Child of Light is exactly what the creators at Ubisoft Montreal intended it to be. It is a beautiful piece of gaming, with amazing visuals courtesy of the UbiArt engine, a soundtrack that can only be described as haunting, and the storybook tale of a young girl named Aurora, trying to return to her father, an Austrian Duke. The land of Lemuria, where Aurora finds herself, is fantastical and a blast to explore, and all of the dialogue in the land is completely in poetic verse. Every RPGFan who has even a little bit of childlike wonder left in them should definitely take the game for a spin. But beware, a fairy tale story is just that: a fairy tale. Don’t expect epic character development or combat.
That being said, Child of Light doesn’t need to be epic to succeed. Aurora’s journey is one of simplicity; she does not wish to defeat a great evil, nor fight for a crown — she simply wants to see her father again. To do so, she must rescue the moon, sun, and stars — apropos goals for this type of adventure. Throughout her journey, she meets plenty of allies who fit the fairy tale mold; a circus performer looking to join her troupe and an anthropomorphic archer mouse who wishes only for the heart of his beloved are some of the first to join the party. Each and every character speaks in a rhyming verse, and while this is certainly engaging to read, I can’t help but think that some of the lack of character development comes from the unique structure. While all of the characters have their moments, many seem to lack depth beyond simple quips that carry the meter.
Still, this young girl’s journey is one that is worthwhile, and it’s backed by some of the best 2D visuals I’ve ever seen combined with a brilliant score. To say that Ubisoft Montreal has created a visual masterpiece wouldn’t be hyperbolic; the watercolor-like portraits and sweeping vistas are complemented by a strong artistic vision. Environments like dark forests and the innards of a giant golem kept me exploring, something I don’t often do in RPGs, but I wanted to see what I could do around every corner. Each place Aurora visited made me sit up and listen to the music, something that I so rarely do. I hope Ubisoft releases a stand-alone soundtrack, because I would be the first in line to purchase it.
Beauty does come with danger, however, as fire, spikes, and other danger await Aurora as she flits about the 2D landscapes. While Aurora can fly almost immediately upon entering Lemuria, some of the platform elements are frustrating. I’ve never been a fan of damage or status effects being inflicted outside of battles, something that frustrated me to no end in Bravely Default, and I died without ever entering combat more than once. To be completely fair, some of this was simply a lack of care on my part, but I never felt like these sections provided anything to the journey. Had I simply solved a puzzle or continued along, the experience would have been almost identical.

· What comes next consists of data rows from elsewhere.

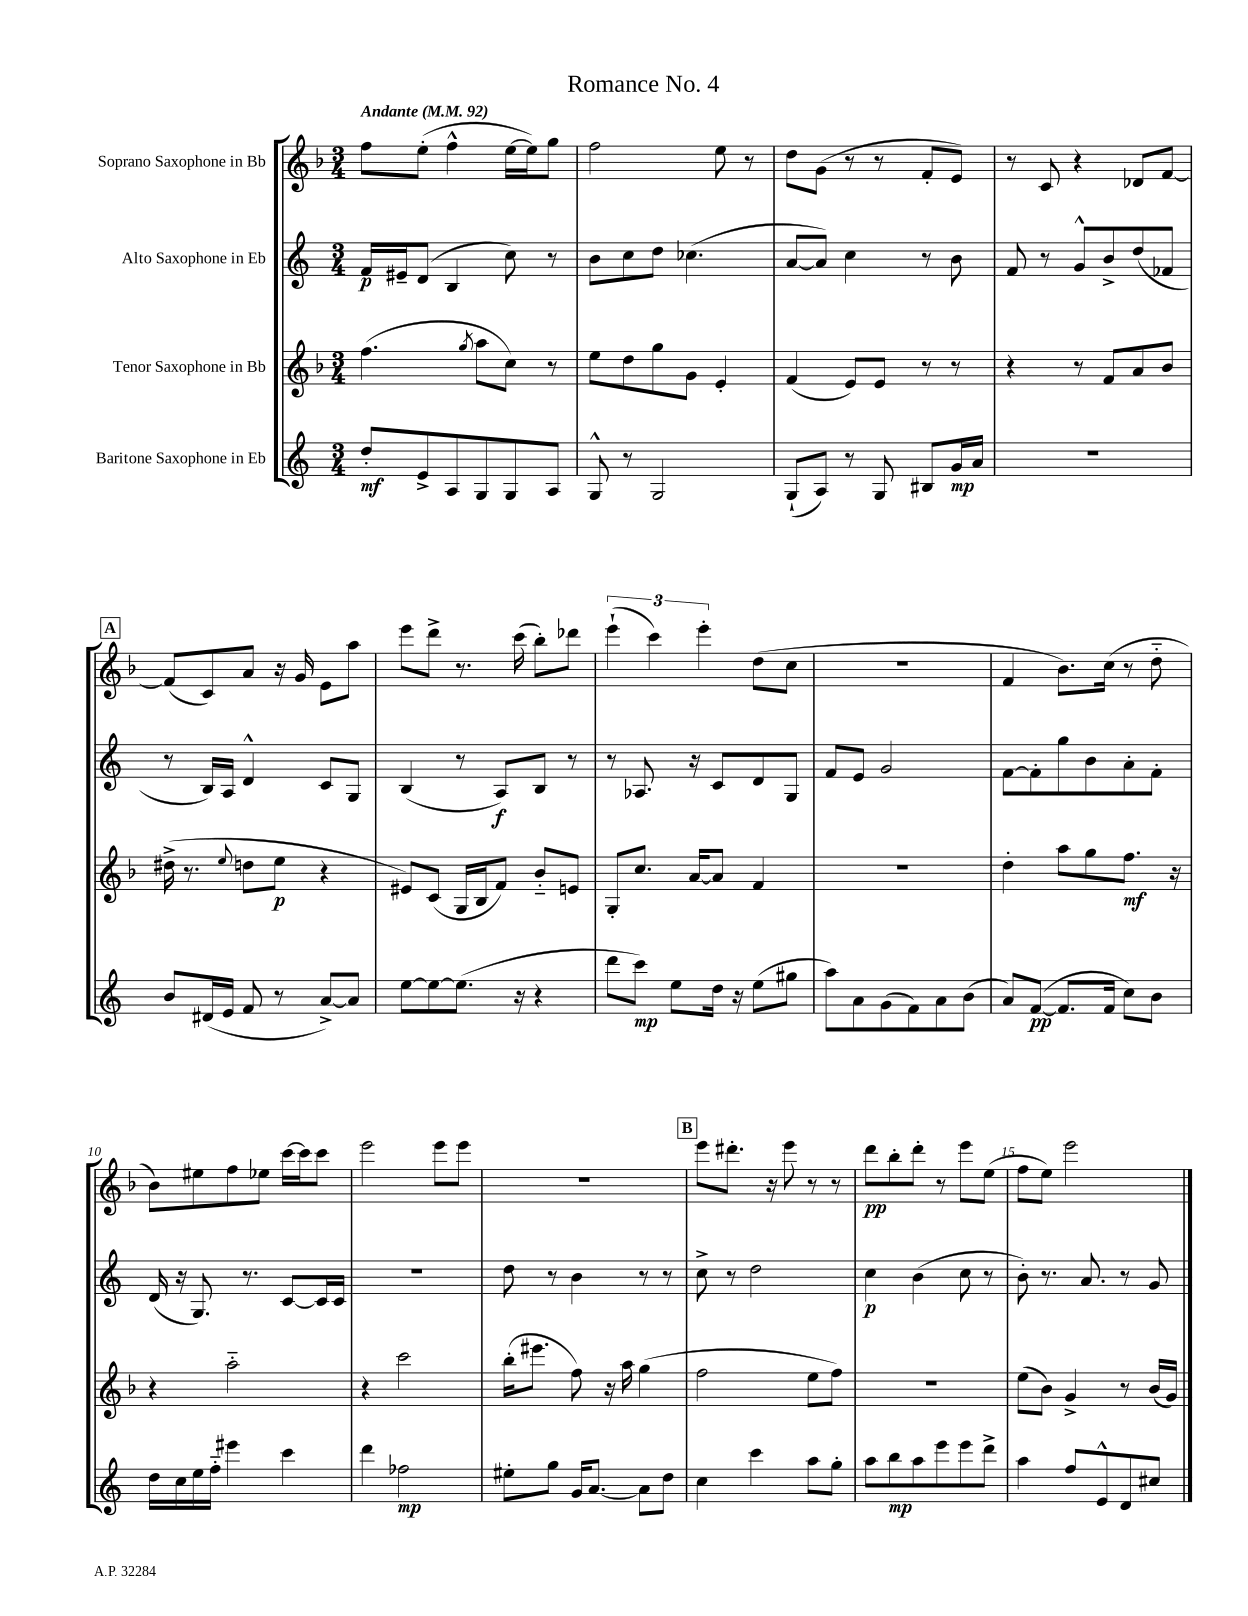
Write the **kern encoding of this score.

**kern	**kern	**kern	**kern
*staff4	*staff3	*staff2	*staff1
*clefG2	*clefG2	*clefG2	*clefG2
*k[]	*k[b-]	*k[]	*k[b-]
*M3/4	*M3/4	*M3/4	*M3/4
*MM92	*MM92	*MM92	*MM92
8dd'/L	(4.ff\	16f/LL	8ff\L
.	.	16e#~/J	.
8e^/	.	(8d/J	(8ee'\J
8A/	.	4B/	4ff^^\
.	8qgg/	.	.
8G/	8aa\L	.	.
8G/	8cc\J)	8cc\)	[16ee\LL
.	.	.	16ee\]J)
8A/J	8r	8r	8gg\J
=	=	=	=
8G^^/	8ee\L	8b\L	2ff\
8r	8dd\	8cc\	.
2G/	8gg\	8dd\J	.
.	8g\J	(4.cc-\	.
.	4e'/	.	8ee\
.	.	.	8r
=	=	=	=
(8G`/L	(4f/	[8a/L	8dd\L
8A/J)	.	8a/]J)	(8g\J
8r	8e/L)	4cc\	8r
8G/	8e/J	.	8r
8B#/L	8r	8r	8f'/L
16g/L	8r	8b\	8e/J)
16a/JJ	.	.	.
=	=	=	=
2.r	4r	8f/	8r
.	.	8r	8c/
.	8r	8g^^/L	4r
.	8f/L	8b^/	.
.	8a/	(8dd/	8d-/L
.	8b-/J	8f-/J	[8f/J
=	=	=	=
8b/L	(16dd#^\	8r	(8f/]L
.	8.r	.	.
(16d#/L	.	16B/LL)	8c/)
16e/JJ	.	16A/JJ	.
.	8qqee/	.	.
8f/	8dd\L	4d^^/	8a/J
8r	8ee\J	.	16r
.	.	.	16g/
[8a^/L)	4r	8c/L	8e\L
8a/]J	.	8G/J	8aa\J
=	=	=	=
[8ee\L	8e#/L)	(4B/	8eee\L
8ee\_	(8c/J	.	8ddd^\J
(8.ee\]J	16G/LL	8r	8.r
.	16B-/J	.	.
.	8f/J)	8A/L)	.
16r	.	.	(16ccc\
4r	8b-'~/L	8B/J	8bb-'\L)
.	8e/J	8r	8ddd-\J
=	=	=	=
8ddd\L	8G'/L	8r	(6eee`\
8ccc\J)	8.cc/J	8.A-/	.
.	.	.	6ccc\)
8ee\L	.	.	.
.	[16a/LK	16r	.
.	.	.	6eee'\
16dd\Jk	8a/]J	8c/L	.
16r	.	.	.
(8ee\L	4f/	8d/	(8dd\L
8gg#\J	.	8G/J	8cc\J
=	=	=	=
8aa\L)	2.r	8f/L	2.r
8a\	.	8e/J	.
(8g\	.	2g/	.
8f\)	.	.	.
8a\	.	.	.
(8b\J	.	.	.
=	=	=	=
8a/L)	4dd'\	[8f\L	4f/
([8f/J	.	8f'\]	.
8.f/]L	8aa\L	8gg\	8.b-\L)
.	8gg\	8b\	.
16f/Jk	.	.	(16cc\Jk
8cc\L)	8.ff\J	8a'\	8r
8b\J	.	8f'\J	8dd'~\
.	16r	.	.
=	=	=	=
16dd\LL	4r	(16d/	8b-\L)
16cc\	.	16r	.
16ee\	.	8.G/)	8ee#\
16ff'~\JJ	.	.	.
4eee#\	2aa'~\	.	8ff\
.	.	8.r	.
.	.	.	8ee-\J
4ccc\	.	[8c/L	[16ccc\LL
.	.	.	16ccc\]J
.	.	16c/]L	8ccc\J
.	.	16c/JJ	.
=	=	=	=
4ddd\	4r	2.r	2eee\
2ff-\	2ccc\	.	.
.	.	.	8eee\L
.	.	.	8eee\J
=	=	=	=
8ee#'\L	(16bb-'\LK	8dd\	2.r
.	8.eee#\J	.	.
8gg\J	.	8r	.
16g/LK	8ff\)	4b\	.
[8.a/J	.	.	.
.	16r	.	.
.	16aa\	.	.
8a\]L	(4gg\	8r	.
8dd\J	.	8r	.
=	=	=	=
4cc\	2ff\	8cc^\	8eee\L
.	.	8r	8.ddd#'\J
4ccc\	.	2dd\	.
.	.	.	16r
.	.	.	8eee\
8aa\L	8ee\L	.	8r
8gg'\J	8ff\J)	.	8r
=	=	=	=
8aa\L	2.r	4cc\	8ddd\L
8bb\	.	.	8bb-'\
8aa\	.	(4b\	8ddd'\J
8eee\	.	.	8r
8eee\	.	8cc\	8eee\L
8ddd^\J	.	8r	(8ee\J
=	=	=	=
4aa\	(8ee\L	8b'\)	8ff\L
.	8b-\J)	8.r	8ee\J)
8ff/L	4g^/	.	2eee\
.	.	8.a/	.
8e^^/	.	.	.
8d/	8r	8r	.
8cc#/J	(16b-/LL	8g/	.
.	16g/JJ)	.	.
==	==	==	==
*-	*-	*-	*-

The combat is more satisfying, with its combination of elements from Final Fantasy X and Grandia. If you’ve ever picked up GameArts’ Grandia games, combat will feel like second nature: a gauge runs the bottom of the screen which displays when characters will act. Once a command is selected, the icon runs through the cast section until execution. Depending on the power or type of attack, the cast time might be incredibly brief or very long, but commands of both friend or foe can be interrupted if they are attacked while casting. In Grandia, timing often felt a bit random, but Child of Light improves it with the use of Aurora’s firefly companion, Igniculus. Controlled with the right analog stick (or a second player), activating him on enemies will slow them down, allowing the chaining of interrupts. His power isn’t infinite, though; it must be recharged either with items or by moving him to plants that exude energy to absorb.

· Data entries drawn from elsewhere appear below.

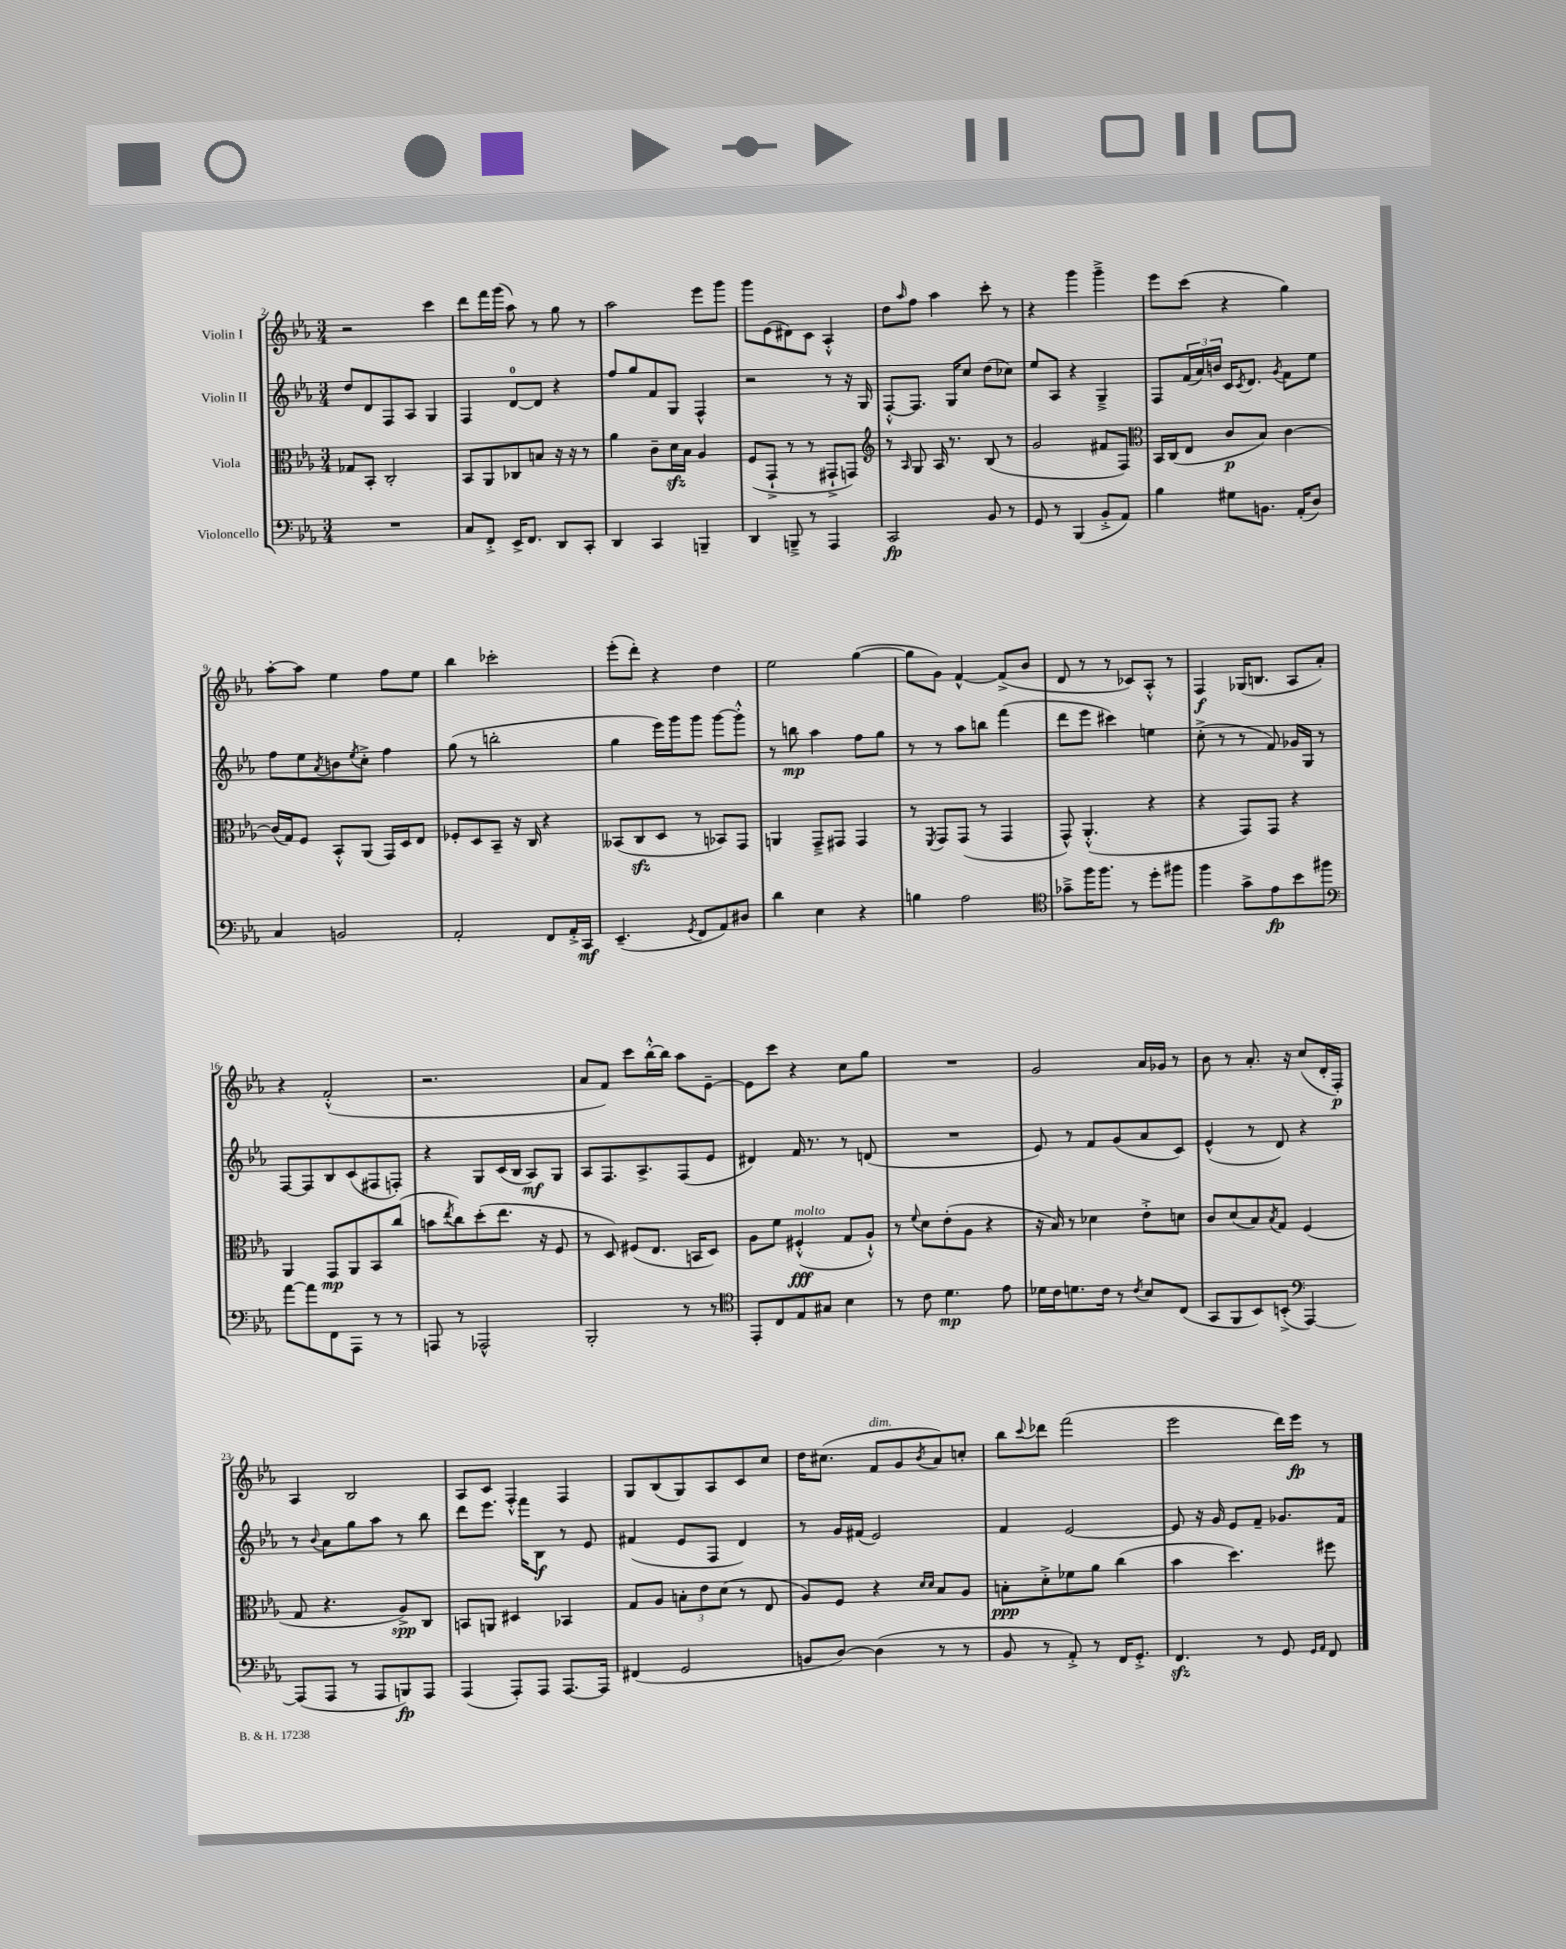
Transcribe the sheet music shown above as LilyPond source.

<<
\new StaffGroup <<
\new Staff = "s0" \with { instrumentName = "Violin I" } {
    \clef treble \key ees \major \numericTimeSignature \time 3/4
    r2 c'''4 |
    d'''8 f'''16 g'''16( aes''8) r8 g''8 r8 |
    aes''2 ees'''8 g'''8 |
    g'''8 ees'8( dis'8) c'8 aes4-.-^ |
    d''8 \grace { aes''16 } f''8 aes''4 c'''8-. r8 |
    r4 g'''4 g'''4---> |
    ees'''8 c'''8( r4 g''4) |
    aes''8~-. aes''8 ees''4 f''8 ees''8 |
    bes''4 ces'''2-. |
    ees'''8-.( d'''8-.) r4 d''4 |
    ees''2 g''4~( |
    g''8 g'8) f'4~-^ f'8->( bes'8 |
    d'8 r8 r8 ces'8) aes8-.-^ r8 |
    f4\f ges16( b8. aes8 aes'8-.) |
    r4 f'2-.-^( |
    r2. |
    aes'8 f'8) c'''8 bes''16~-.-^ bes''16 aes''8 ees'8~-- |
    ees'8 c'''8 r4 c''8 g''8 |
    R2. |
    g'2 aes'16 ges'16 r8 |
    bes'8 r8 aes'8.-. r16 c''8( d'16-. f16-.\p) |
    aes4 bes2 |
    aes8 c'8 f4-.-^ f4 |
    g8 bes8( g8) aes8 c'8 c''8 |
    d''16 cis''8.( f'8^\markup { \italic "dim." } g'8 \acciaccatura { bes'8 } aes'8) c''8-. |
    bes''8 \appoggiatura { c'''8 } des'''8 f'''2( |
    ees'''2 d'''16) ees'''16\fp r8 \bar "|." |
}
\new Staff = "s1" \with { instrumentName = "Violin II" } {
    \clef treble \key ees \major \numericTimeSignature \time 3/4
    d''8 d'8 f8 aes8 g4 |
    f4 d'8-0~ d'8 r4 |
    f''8 g''8 f'8 g8 f4-^ |
    r2 r8 r16 g16 |
    f8~-.-^ f8. g16 c''8 d''8( ces''8) |
    ees''8 aes8 r4 g4---> |
    f8 \tuplet 3/2 { f'16( aes'16) b'16 } c'16 \acciaccatura { c'8 } d'8. \acciaccatura { g'8 } f'8 ees''8 |
    f''8 ees''8 \acciaccatura { aes'8 } b'8 \acciaccatura { ees''8 } c''8-.-> f''4 |
    g''8( r8 b''2-. |
    g''4 ees'''16) g'''16 g'''8 g'''8~ g'''8-.-^ |
    r8 b''8\mp aes''4 f''8 g''8 |
    r8 r8 aes''8 b''8 f'''4( |
    d'''8 ees'''8 cis'''4) e''4 |
    c''8-.->( r8 r8 f'8) ges'16 g16 r8 |
    f8~ f8 bes8 c'8( fis8 f8-.) |
    r4 g8 c'16( bes16 aes8\mf) g8 |
    aes8 f8. aes8.-> f8( ees'8 |
    dis'4) f'16 r8. r8 d'8( |
    R2. |
    ees'8) r8 f'8 g'8( aes'8 c'8) |
    ees'4-^( r8 d'8) r4 |
    r8 \appoggiatura { bes'8 } aes'8 g''8 aes''8 r8 bes''8 |
    d'''8 ees'''8. f'''16 bes8\f r8 ees'8 |
    fis'4( ees'8 f8 d'4) |
    r8 g'16 fis'16( ees'2) |
    f'4 ees'2~ |
    ees'8 r16 g'16 ees'8 f'8-- ges'8. f'16 \bar "|." |
}
\new Staff = "s2" \with { instrumentName = "Viola" } {
    \clef alto \key ees \major \numericTimeSignature \time 3/4
    ges8 bes,8-. c2-. |
    bes,8 aes,8 ces8 b8 r16 r16 r8 |
    aes'4 c'8-- d'16\sfz bes16 aes4 |
    f8( g,8-!-> r8 r8 gis,8-!-> g,8) |
    \clef treble r8 \grace { aes16 } g8 aes16 r8. bes8( r8 |
    g'2 fis'8 f8) |
    \clef alto bes,16 c16( ees8 c'8\p bes8) c'4~ |
    c'16( g16) f8 bes,8-.-^ aes,8( g,16) d16 ees8 |
    fes8-. d8 bes,8-- r16 c16 r4 |
    beses,8( c8\sfz d8 r8 bes,8) g,8 |
    a,4 g,8---> gis,8 gis,4 |
    r8 \acciaccatura { f,8 } g,8 g,8( r8 g,4 |
    g,8-^) aes,4.-.-^( r4 |
    r4 g,8) g,8 r4 |
    aes,4 g,8\mp aes,8 bes,8 c''8( |
    b'8 \acciaccatura { ees''8 } c''8) d''8-.( ees''8. r16 f8 |
    r8 d8) fis8( ees8. b,16 d8) |
    aes8 f'8 fis4-.-^\fff^\markup { \italic "molto" }( g8 aes8-!-^) |
    r8 \appoggiatura { f'8 } d'8 ees'8-.( aes8 r4 |
    r16 bes16) r8 des'4 ees'8-.-> d'8 |
    c'8 d'8( bes8) \acciaccatura { bes8 } g8 f4( |
    g8 r4. aes8->\spp) c8 |
    b,8 a,8 dis4 bes,4 |
    g8 aes8 \tuplet 3/2 { b8-. ees'8 d'8( } r8 ees8 |
    aes8) f8 r4 \grace { d'16 d'16 } bes8 aes8 |
    b8-.\ppp d'8-.-> fes'8 aes'8 c''4( |
    bes'4 d''4.) fis''8 \bar "|." |
}
\new Staff = "s3" \with { instrumentName = "Violoncello" } {
    \clef bass \key ees \major \numericTimeSignature \time 3/4
    R2. |
    c8 f,8-.-> ees,16-> f,8. d,8 c,8-. |
    d,4 c,4 b,,4-- |
    d,4 b,,8---> r8 aes,,4 |
    c,2\fp bes,8 r8 |
    g,8 r8 bes,,4( bes,8-.-> aes,8) |
    bes4 gis8 b,8. aes,16-.( d8) |
    c4 b,2 |
    aes,2-. f,8 aes,16-.-> c,16\mf |
    ees,4.--( \acciaccatura { g,8 } f,8 aes,8) dis8 |
    d'4 ees4 r4 |
    b4 aes2 |
    \clef tenor ges'8---> f''16 f''8. r8 d''8-. fis''8 |
    f''4 g'8-> ees'8\fp bes'8 fis''8 |
    \clef bass aes'8~ aes'8 f,8 aes,,8 r8 r8 |
    a,,8 r8 aes,,2-^ |
    bes,,2-. r8 r8 |
    \clef tenor ees,8-. c8 ees8 gis8 bes4 |
    r8 c'8 d'4.\mp ees'8 |
    des'16 c'16 d'8. c'16 r8 \acciaccatura { c'8 } bes8 c8( |
    g,8 f,8 bes,8) b,8-.->( \clef bass aes,,4~) |
    aes,,8( aes,,8 r8 aes,,8 b,,8\fp) aes,,8 |
    aes,,4( aes,,8-.) aes,,8 aes,,8.~ aes,,16 |
    fis,4( g,2 |
    b,8 d8~) d4( r8 r8 |
    bes,8 r8 aes,8-.->) r8 f,16 g,8.-.-> |
    f,4.\sfz r8 g,8 \grace { g,16 aes,16 } f,8 \bar "|." |
}
>>
>>
\layout { \context { \Score currentBarNumber = #2 } }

That’s not the only depth in the combat, though, as only two party members can be on the battlefield at any time. When it’s any character’s time to act, they can swap with another one of the various party members. Elemental weakness is important in Lemuria, so going up against a group of fire enemies means you’ll probably want to switch to the characters with water-aligned abilities. The battle system is entertaining enough, though I did start becoming tired of it after a while.
To take advantage of the different elements, planning outside of battle is important. Different gemstones, called oculi, provide unique bonuses and elements when they are equipped, and I made sure to have a character on hand with fire, water, and lightning as their primary attack elements. Some gems have less traditional bonuses, like being able to manipulate the action gauge. Three gems of the same type can be combined to create more powerful versions. This, alongside the three-pronged skill tree for each character, provides enough customization to make each character feel sufficiently unique.
It’s very clear just how much care and thought went into the development of Child of Light. It might not be a vanguard experience for fans of the genre, but there’s enough depth to keep veterans interested. The charming story lacks a bit of depth, but with enough going on to tug at the heartstrings, it’s easy to recommend Child of Light. As long as you can remember a time in your childhood where everything felt new and beautiful, there’s an enjoyable experience to be had.